Spanien laufen die Stars davon
Die Wirtschaftskrise bekommt auch die Primera Division zu spüren. Die Flucht der Stars könnte die Nationalelf schwächen.
Madrid. Der spanische Nationalstürmer Roberto Soldado hat als vorerst letzter Reißaus genommen. Nach Streit mit FC-Valencia-Präsident Amadeo Salvo um eine Gehaltserhöhung bestieg der 28-Jährige schimpfend die Maschine nach London. „Der Presidente hat mich angelogen“, wetterte der neue Mann von Tottenham Hotspur.
Vor Soldado waren in diesem Sommer bereits 26 zum Teil erstklassige Profis der Primera División vor Misswirtschaft und Konjunkturflaute ins Ausland geflüchtet. Dem Land des Weltmeisters laufen die Spieler davon. Das Sportblatt „Mundo Deportivo“ befürchtet bereits den „Tod“ des spanischen Fußballs. Allein die finanzstarke Premier League verstärkte sich im Sommer für 107 Millionen Euro mit 15 spanischen Spielern. Manchester City holte die FC-Sevilla-Stars Jesús Navas und Álvaro Negredo, „The spanish Swansea“ von Michael Laudrup zählt bereits sieben „Españoles“ in den Reihen. In Negredo (25) und Soldado (24) verliert La Liga den viert- und fünftbesten Torjäger.
Aber nicht nur Spanier suchen das Weite. Auch der hinter Lionel Messi (Barcelona/46 Tore) und Cristiano Ronaldo (Real Madrid/34) in der Torjägerliste drittplatzierte Kolumbianer Radamel Falcao wechselte von Atlético Madrid zu Monaco. Die Spanier sind wegen der Krise abwanderungswilliger, im Ausland sind sie wegen der Erfolge der Nationalelf gefragter denn je. Auch die Bundesliga kommt dank Profis wie Thiago Alcántara und Javi Martínez (beide FC Bayern) in den Genuss der iberischen Ballkunst.
Elf der 23 Spieler des Confederations-Cup-Kaders der „La Roja“ spielen inzwischen nicht mehr daheim. „Mundo Deportivo“ glaubt: „Die Massenflucht zieht auch die Nationalelf in Mitleidenschaft.“ Die Liga werde zudem langweiliger und im europäischen Vergleich schwächer.
Von den beiden „Giganten“ abgesehen, Meister FC Barcelona und Real Madrid, die ihre Verbindlichkeiten noch durch Einnahmen und Vermögenswerte decken, kicken die restlichen Klubs der 1. und 2. Liga am Rande des Bankrotts. Sie werden von einem Gesamtschuldenberg von 4,1 Milliarden Euro erdrückt.
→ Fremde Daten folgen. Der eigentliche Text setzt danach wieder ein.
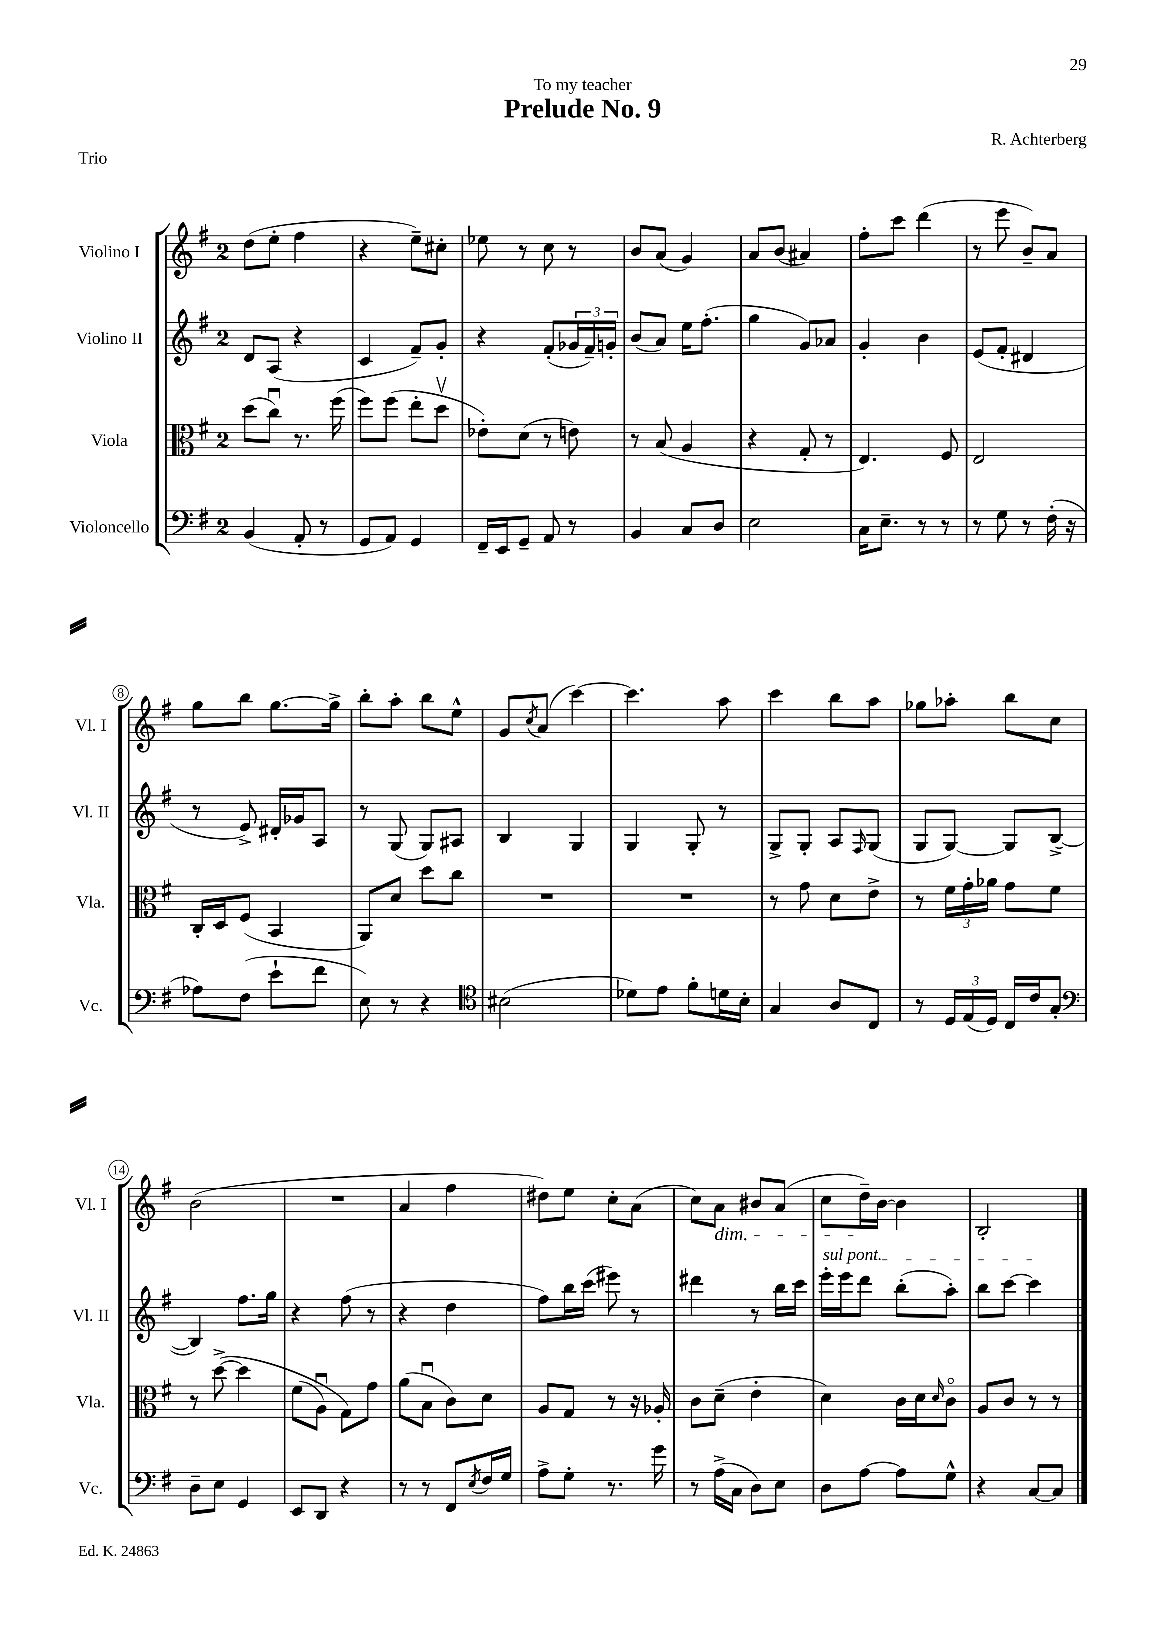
\header { title = "Prelude No. 9" composer = "R. Achterberg" dedication = "To my teacher" piece = "Trio" }
<<
\new StaffGroup <<
\new Staff = "s0" \with { instrumentName = "Violino I" shortInstrumentName = "Vl. I" } {
    \clef treble \key g \major \once \override Staff.TimeSignature.style = #'single-digit \time 2/4
    d''8( e''8-. fis''4 |
    r4 e''8--) cis''8-. |
    ees''8 r8 c''8 r8 |
    b'8 a'8( g'4) |
    a'8 b'8( ais'4) |
    fis''8-. c'''8 d'''4( |
    r8 e'''8 b'8--) a'8 |
    g''8 b''8 g''8.~ g''16-> |
    b''8-. a''8-. b''8 e''8-^ |
    g'8 \acciaccatura { c''8 } a'8( c'''4~) |
    c'''4. a''8 |
    c'''4 b''8 a''8 |
    ges''8 aes''8-. b''8 c''8 |
    b'2( |
    R2 |
    a'4 fis''4 |
    dis''8) e''8 c''8-. a'8( |
    c''8) a'8\dim bis'8 a'8( |
    c''8 d''16--\!) b'16~ b'4 |
    b2-. \bar "|." |
}
\new Staff = "s1" \with { instrumentName = "Violino II" shortInstrumentName = "Vl. II" } {
    \clef treble \key g \major \once \override Staff.TimeSignature.style = #'single-digit \time 2/4
    d'8 a8( r4 |
    c'4 fis'8--) g'8-. |
    r4 fis'8-.( \tuplet 3/2 { ges'16 fis'16--) g'16-. } |
    b'8( a'8) e''16 fis''8.-.( |
    g''4 g'8) aes'8 |
    g'4-. b'4 |
    e'8( fis'8-. dis'4 |
    r8 e'8->) dis'16-. ges'16 a8 |
    r8 g8( g8) ais8 |
    b4 g4 |
    g4 g8-. r8 |
    g8-> g8-. a8 \grace { fis16 } g8( |
    g8 g8~) g8 b8~->( |
    b4) fis''8. g''16 |
    r4 fis''8( r8 |
    r4 d''4 |
    fis''8) b''16 c'''16( eis'''8) r8 |
    dis'''4 r8 b''16 c'''16 |
    \once \override TextSpanner.bound-details.left.text = \markup { \italic "sul pont." } e'''16-.\startTextSpan e'''16 d'''8 b''8-.( a''8-.) |
    b''8 c'''8~ c'''4\stopTextSpan \bar "|." |
}
\new Staff = "s2" \with { instrumentName = "Viola" shortInstrumentName = "Vla." } {
    \clef alto \key g \major \once \override Staff.TimeSignature.style = #'single-digit \time 2/4
    d''8( c''8\downbow) r8. fis''16( |
    fis''8) fis''8( e''8-. d''8\upbow |
    ees'8-.) d'8( r8 e'8) |
    r8 b8( a4 |
    r4 g8-. r8 |
    e4.) fis8 |
    e2 |
    c16-. d16 fis8( b,4 |
    a,8) d'8 d''8 c''8 |
    R2 |
    R2 |
    r8 g'8 d'8 e'8-> |
    r8 \tuplet 3/2 { fis'16 g'16-. aes'16 } g'8 fis'8 |
    r8 d''8~->\( d''4 |
    fis'8( a8\downbow) g8\) g'8 |
    a'8( b8\downbow c'8) d'8 |
    a8 g8 r8 r16 aes16-. |
    c'8 d'8--( e'4-. |
    d'4) c'16 d'16 \grace { d'16 } c'8\flageolet |
    a8 c'8 r8 r8 \bar "|." |
}
\new Staff = "s3" \with { instrumentName = "Violoncello" shortInstrumentName = "Vc." } {
    \clef bass \key g \major \once \override Staff.TimeSignature.style = #'single-digit \time 2/4
    b,4( a,8-. r8 |
    g,8 a,8) g,4 |
    fis,16-- e,16 g,8-- a,8 r8 |
    b,4 c8 d8 |
    e2 |
    c16 e8.-- r8 r8 |
    r8 g8 r8 fis16-.( r16 |
    aes8) fis8( e'8-! fis'8 |
    e8) r8 r4 |
    \clef tenor bis2( |
    des'8) e'8 fis'8-. d'16 b16-. |
    g4 a8 c8 |
    r8 \tuplet 3/2 { d16 e16( d16) } c16 c'16 g8-. |
    \clef bass d8-- e8 g,4 |
    e,8 d,8 r4 |
    r8 r8 fis,8 \acciaccatura { e8 } fis16 g16 |
    a8-> g8-. r8. g'16 |
    r8 a16->( c16 d8) e8 |
    d8 a8~ a8 g8-^ |
    r4 c8~ c8 \bar "|." |
}
>>
>>
\layout { \context { \Score \override BarNumber.stencil = #(make-stencil-circler 0.1 0.3 ly:text-interface::print) } }
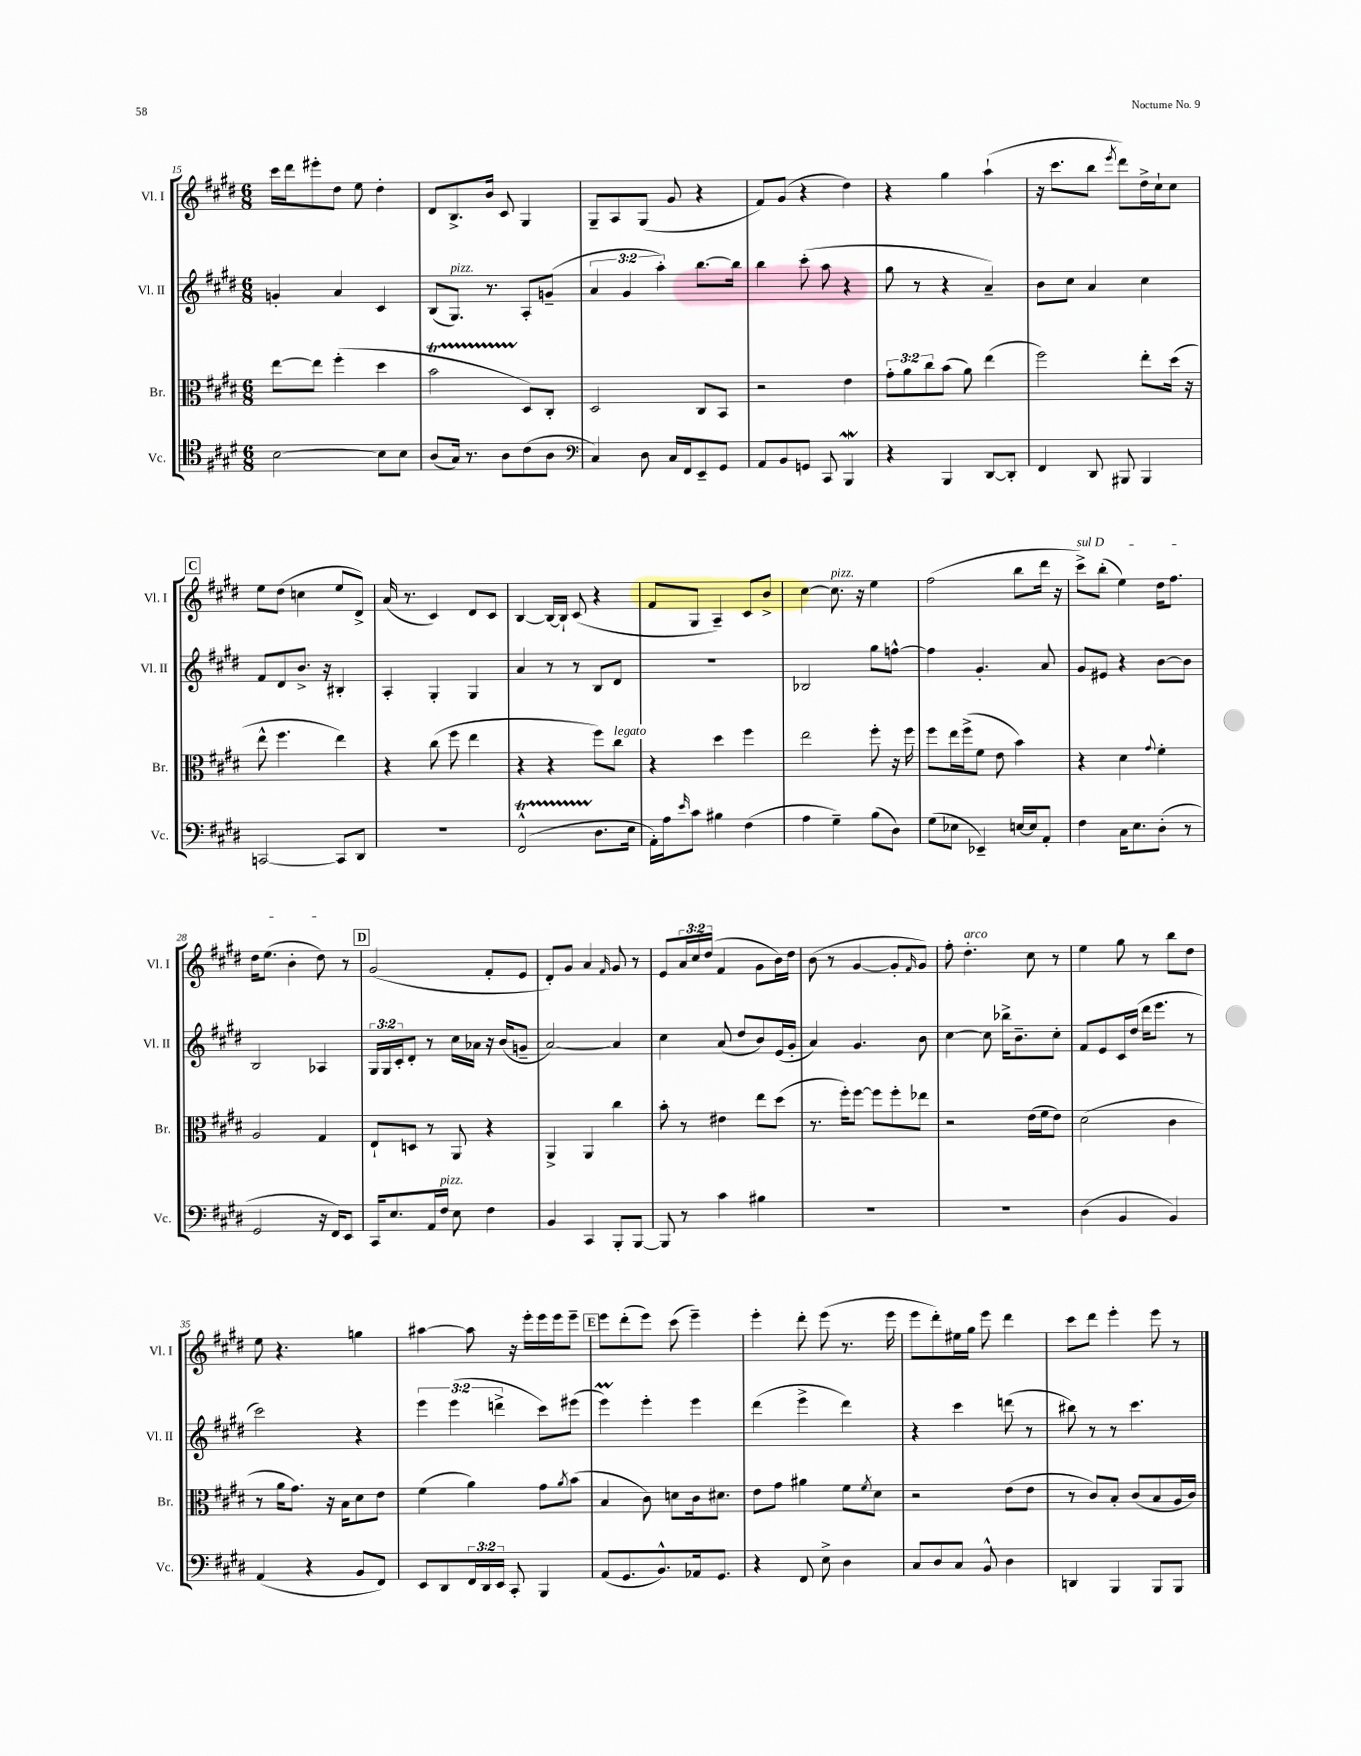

Der Landesmeister von 2000, Deportivo La Coruña, bekam diese Woche nach dem Abstieg in die 2. Liga nur deshalb die Profilizenz, weil die Spieler ihre Anzeige wegen ausstehender Gehälter am Donnerstag in letzter Sekunde zurückzogen. CD Guadalajara wurde im Juni von der 2. in die 3. Liga zwangsversetzt, der Traditionsverein UD Salamanca wurde sogar aufgelöst.
Die spanischen Clubs hatten sich trotz Misswirtschaft lange dank versteckter öffentlicher Hilfen und vielen Krediten über Wasser gehalten. Auch die Regierung in Madrid hatte ihre schützende Hand über die Vereine gehalten. Die Verschwendung öffentlicher Gelder ist jedoch bei einer Rekordarbeitslosigkeit von 27 Prozent politisch nicht mehr tragbar. Die Regierung forderte deshalb, dass die Vereine in drei Jahren unter anderem durch geringere Spielergehälter ihre Schulden um gut ein Viertel verringern.
Auch deshalb konnte Valencia-Boss Amado seinem Stürmerstar die versprochene Gehaltserhöhung nicht gewähren. Soldado flog demonstrativ mit einer Billigairline nach London. In London muss er allerdings nicht mehr „sparen“: Sein bisheriges Gehalt (1,8 Millionen Euro) wird verdreifacht.